_Pose estimation data:_
↓
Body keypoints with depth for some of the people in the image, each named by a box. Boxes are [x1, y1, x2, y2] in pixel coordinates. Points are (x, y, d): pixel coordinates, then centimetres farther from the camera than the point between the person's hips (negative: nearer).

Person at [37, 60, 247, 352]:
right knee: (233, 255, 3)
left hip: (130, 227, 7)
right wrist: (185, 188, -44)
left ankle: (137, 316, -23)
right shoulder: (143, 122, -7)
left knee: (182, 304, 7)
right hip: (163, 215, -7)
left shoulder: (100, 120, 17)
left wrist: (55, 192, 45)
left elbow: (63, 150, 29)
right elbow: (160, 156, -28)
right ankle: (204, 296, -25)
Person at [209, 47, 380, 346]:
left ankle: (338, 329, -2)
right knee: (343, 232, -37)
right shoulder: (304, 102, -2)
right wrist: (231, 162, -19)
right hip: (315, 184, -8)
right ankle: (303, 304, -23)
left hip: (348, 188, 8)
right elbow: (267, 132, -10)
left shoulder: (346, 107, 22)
↑
↓
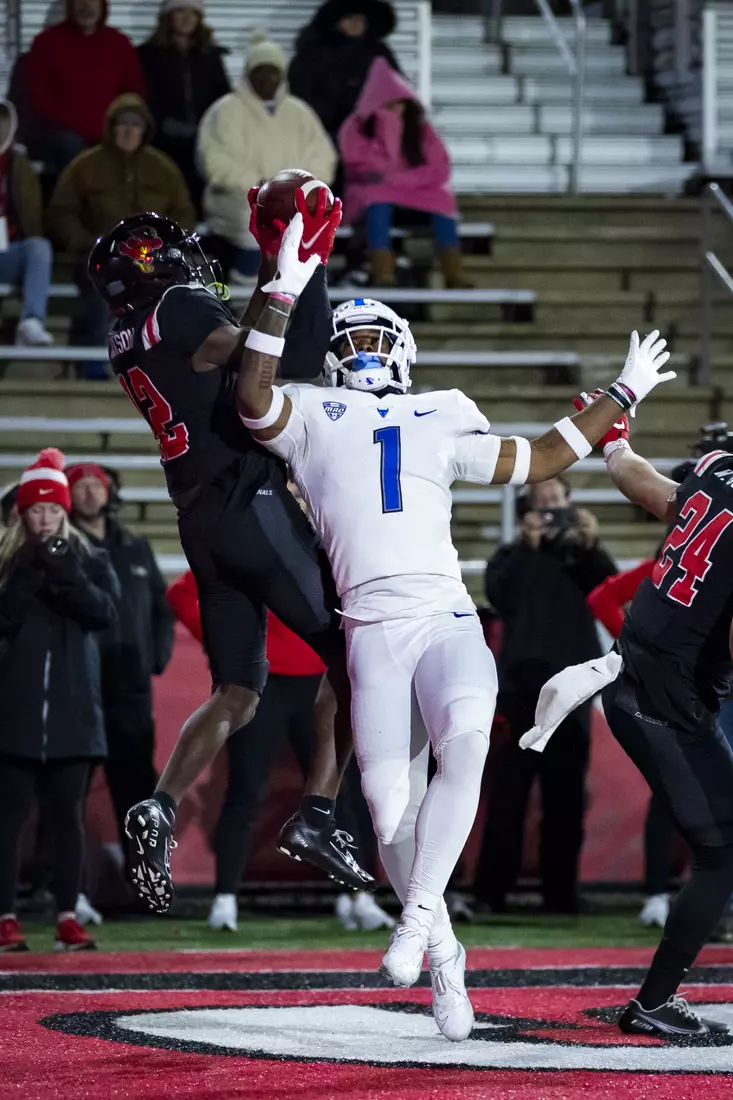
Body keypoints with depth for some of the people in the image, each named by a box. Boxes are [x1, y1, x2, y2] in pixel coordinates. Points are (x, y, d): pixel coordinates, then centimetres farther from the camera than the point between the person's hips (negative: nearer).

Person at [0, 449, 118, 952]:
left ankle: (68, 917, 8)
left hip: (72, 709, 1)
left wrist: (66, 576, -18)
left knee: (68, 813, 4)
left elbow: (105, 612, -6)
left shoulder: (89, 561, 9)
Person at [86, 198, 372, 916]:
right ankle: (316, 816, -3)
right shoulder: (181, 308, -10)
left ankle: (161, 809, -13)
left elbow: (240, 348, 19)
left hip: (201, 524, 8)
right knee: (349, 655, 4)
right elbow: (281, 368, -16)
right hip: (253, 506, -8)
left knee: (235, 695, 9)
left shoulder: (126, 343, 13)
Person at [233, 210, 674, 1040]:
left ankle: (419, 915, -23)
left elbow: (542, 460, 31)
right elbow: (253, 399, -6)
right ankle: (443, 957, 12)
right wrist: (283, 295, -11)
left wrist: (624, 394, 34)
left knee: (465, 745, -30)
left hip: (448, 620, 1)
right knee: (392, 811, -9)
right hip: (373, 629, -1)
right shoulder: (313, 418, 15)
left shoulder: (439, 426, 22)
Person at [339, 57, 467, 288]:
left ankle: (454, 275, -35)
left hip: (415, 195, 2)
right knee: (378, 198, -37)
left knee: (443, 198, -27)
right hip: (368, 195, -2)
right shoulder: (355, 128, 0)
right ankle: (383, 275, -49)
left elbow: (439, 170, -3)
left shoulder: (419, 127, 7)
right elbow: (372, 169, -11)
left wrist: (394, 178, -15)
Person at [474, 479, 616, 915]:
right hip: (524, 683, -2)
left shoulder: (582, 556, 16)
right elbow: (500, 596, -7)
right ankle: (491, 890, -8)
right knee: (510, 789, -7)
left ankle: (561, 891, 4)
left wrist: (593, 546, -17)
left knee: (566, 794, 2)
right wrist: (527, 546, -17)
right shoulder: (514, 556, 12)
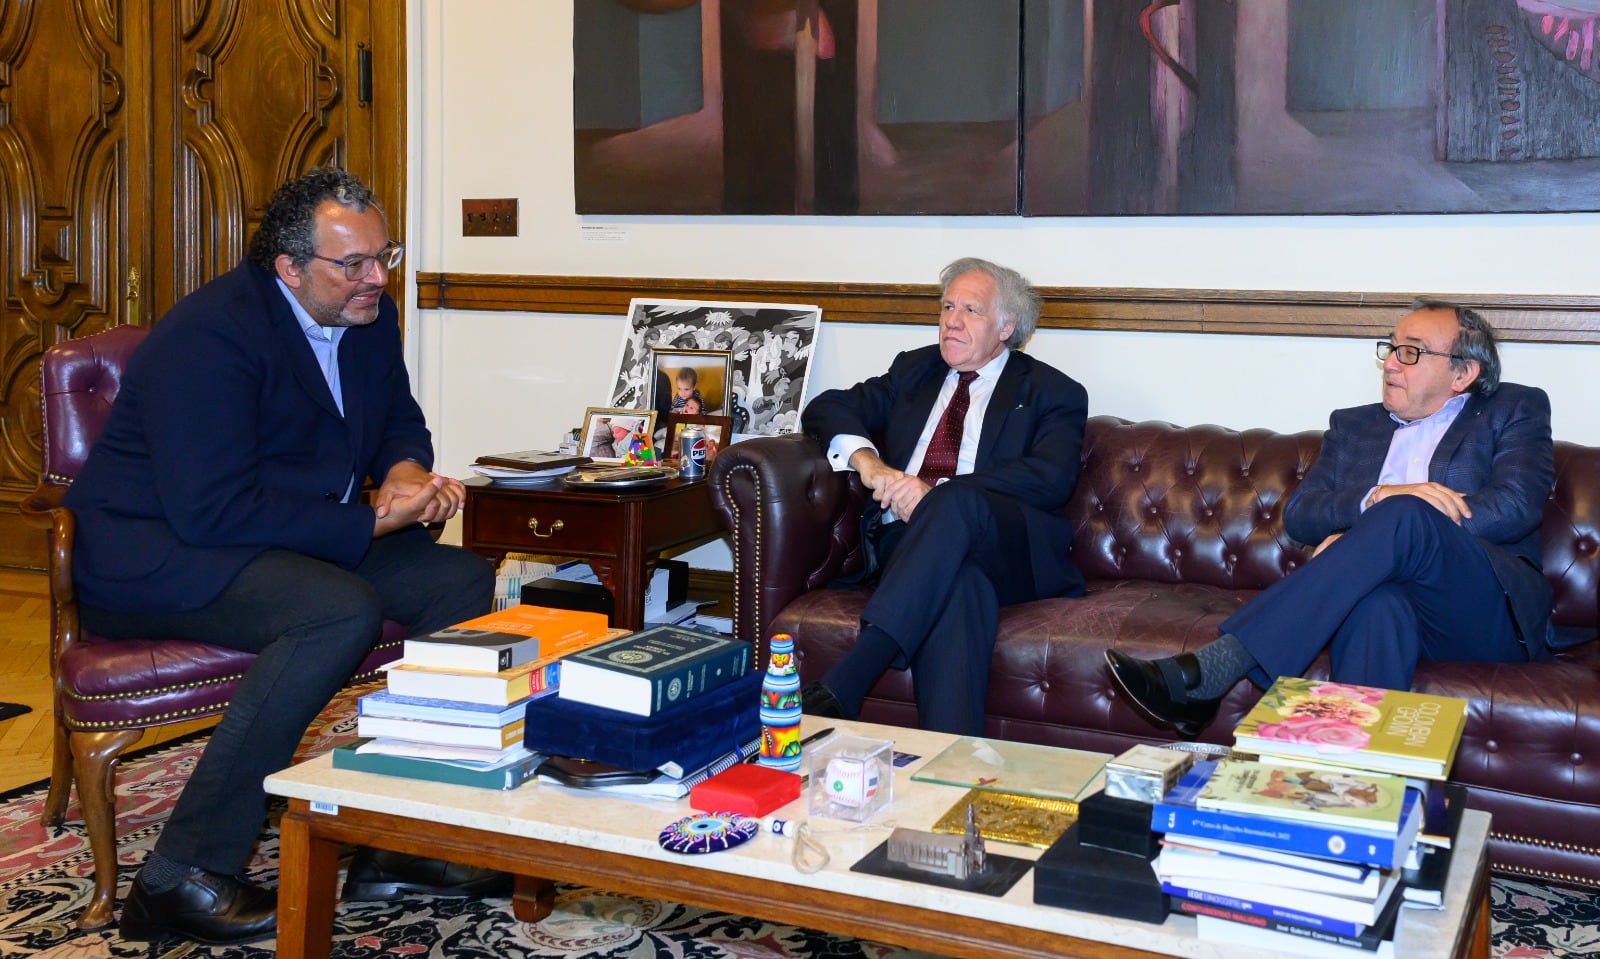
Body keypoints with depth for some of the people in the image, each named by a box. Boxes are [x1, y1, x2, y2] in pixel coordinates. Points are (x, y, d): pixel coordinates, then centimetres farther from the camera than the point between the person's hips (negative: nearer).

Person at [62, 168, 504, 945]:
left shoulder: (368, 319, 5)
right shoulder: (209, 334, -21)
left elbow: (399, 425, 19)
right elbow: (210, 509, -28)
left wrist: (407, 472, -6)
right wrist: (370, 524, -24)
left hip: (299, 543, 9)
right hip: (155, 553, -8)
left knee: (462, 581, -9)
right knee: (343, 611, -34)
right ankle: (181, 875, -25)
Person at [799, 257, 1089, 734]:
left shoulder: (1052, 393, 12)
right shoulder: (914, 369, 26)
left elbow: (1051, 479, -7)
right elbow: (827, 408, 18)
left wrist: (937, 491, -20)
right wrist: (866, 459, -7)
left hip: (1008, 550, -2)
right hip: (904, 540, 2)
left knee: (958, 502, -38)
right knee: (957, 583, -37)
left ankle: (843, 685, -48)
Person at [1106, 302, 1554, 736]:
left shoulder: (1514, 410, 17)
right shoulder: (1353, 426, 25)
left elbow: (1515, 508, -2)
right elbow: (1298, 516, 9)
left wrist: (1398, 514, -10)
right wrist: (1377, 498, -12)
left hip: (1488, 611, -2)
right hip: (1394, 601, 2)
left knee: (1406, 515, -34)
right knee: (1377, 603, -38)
↑
_Assigned task:_
If a picture sits between the line containing "left knee: (235, 695, 9)" and the line containing "left shoulder: (368, 319, 5)", leave it out, and return the lines of that range above exactly, both ends included.

_Solution to this exercise:_
left knee: (235, 695, 9)
left shoulder: (126, 343, 13)
Person at [233, 210, 674, 1040]:
left ankle: (419, 915, -23)
left elbow: (542, 460, 31)
right elbow: (253, 399, -6)
right ankle: (443, 957, 12)
right wrist: (283, 295, -11)
left wrist: (624, 394, 34)
left knee: (465, 745, -30)
left hip: (448, 620, 1)
right knee: (392, 811, -9)
right hip: (373, 629, -1)
right shoulder: (313, 418, 15)
left shoulder: (439, 426, 22)
Person at [339, 57, 467, 288]:
left ankle: (454, 275, -35)
left hip: (415, 195, 2)
right knee: (378, 198, -37)
left knee: (443, 198, -27)
right hip: (368, 195, -2)
right shoulder: (355, 128, 0)
right ankle: (383, 275, -49)
left elbow: (439, 170, -3)
left shoulder: (419, 127, 7)
right elbow: (372, 169, -11)
left wrist: (394, 178, -15)
Person at [474, 479, 616, 915]:
right hip: (524, 683, -2)
left shoulder: (582, 556, 16)
right elbow: (500, 596, -7)
right ankle: (491, 890, -8)
right knee: (510, 789, -7)
left ankle: (561, 891, 4)
left wrist: (593, 546, -17)
left knee: (566, 794, 2)
right wrist: (527, 546, -17)
right shoulder: (514, 556, 12)
Body keypoints with depth for some of the people in the image, each named by a box. Boxes are [x1, y1, x2, y2] in pixel coordinates. Points are (x, y, d): pixel coordinates, then centimetres farther from the camera than the point between the person's hips (negative: nearer).

Person at [62, 168, 504, 945]:
left shoulder: (368, 319, 5)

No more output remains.